Quelques-uns des nôtres, ont contribué par un travail intellectuel et par leurs œuvres littéraires à endiguer différentes formes d’exclusions et d’inhumanité utilisées pour maintenir l’arrachement. Ces autres, ces nous-mêmes, ont tenté par leur écrit de déconstitutionnaliser la colonisation dans la conscience indigène. Si ces frères en humanisme d’hier, ont tenté de sauver certains d’entre-nous du poison de l’esclavage, de mettre à mal l’entreprise de déculturation, ils ont lutté pour cet idéal d’une magnanimité assumée dans un universel dit-on réconcilié , mais ils ne sont pas tout à fait parvenus à retirer le vers dans l’arbre.
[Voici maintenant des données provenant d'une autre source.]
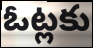
ఓట్లకుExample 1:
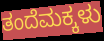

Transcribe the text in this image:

ತಂದೆಮಕ್ಕಳು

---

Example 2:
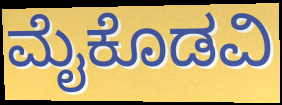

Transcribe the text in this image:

ಮೈಕೊಡವಿ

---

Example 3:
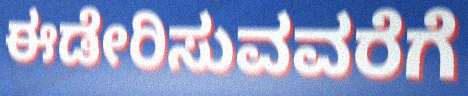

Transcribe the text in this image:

ಈಡೇರಿಸುವವರೆಗೆ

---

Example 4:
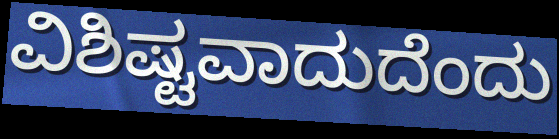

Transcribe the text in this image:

ವಿಶಿಷ್ಟವಾದುದೆಂದು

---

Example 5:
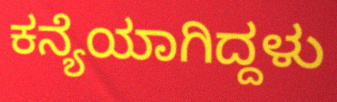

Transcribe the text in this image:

ಕನ್ಯೆಯಾಗಿದ್ದಳುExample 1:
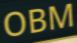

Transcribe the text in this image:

OBM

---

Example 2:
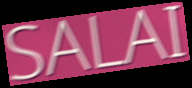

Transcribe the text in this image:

SALAI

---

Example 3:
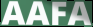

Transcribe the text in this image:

AAFA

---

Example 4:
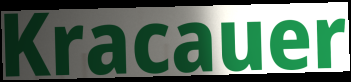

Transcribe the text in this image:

Kracauer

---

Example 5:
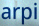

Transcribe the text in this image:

arpi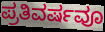
ಪ್ರತಿವರ್ಷವೂ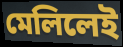
মেলিলেইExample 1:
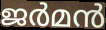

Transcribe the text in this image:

Affronter l’Histoire et son risque, est l’œuvre d’un peuple et non celle de quelques hommes. Et, parce que nous sommes ceux qui ont dit non à l’ombre - c’est Aimé qui l’a dit- il est grand temps d’envisager un lendemain apaisé.
Cessons là, tous ces atermoiements de l’idéologie coloniale où le racisme se greffe sur le rapport de dépendance externe. Il faut commencer à en finir, en poursuivant l’élan de la lave, celle des années soixante-dix.
Nantie de leçons d’humilité et de lucidité, que nous ont laissé, les Glissant, les Placoly les Aliker et bien d’autres, nous avons besoin d’une voix, et des millions de vouloirs pour endiguer le manque.
Bannissant l’horrible « nèg kont nèg » se peut-il qu’il n’existe pas parmi nous, nous de la Caraibe, une voix pour l’Histoire ? Allons nous disparaître dans ce cloaque mondialiste ? Alors que nous savons, depuis que nous sommes dispersés, au milieu des flots, sur cette bande d’îles, au-delà de nos différences, ensemble nous pouvons résister. La modernité ne nous a pas appauvris, car nous le sommes par nature, Si nous nous défaisons de nos chaînes, la modernité nous sera très utile, pour affermir d’autres liens et projeter qui sait, un avenir.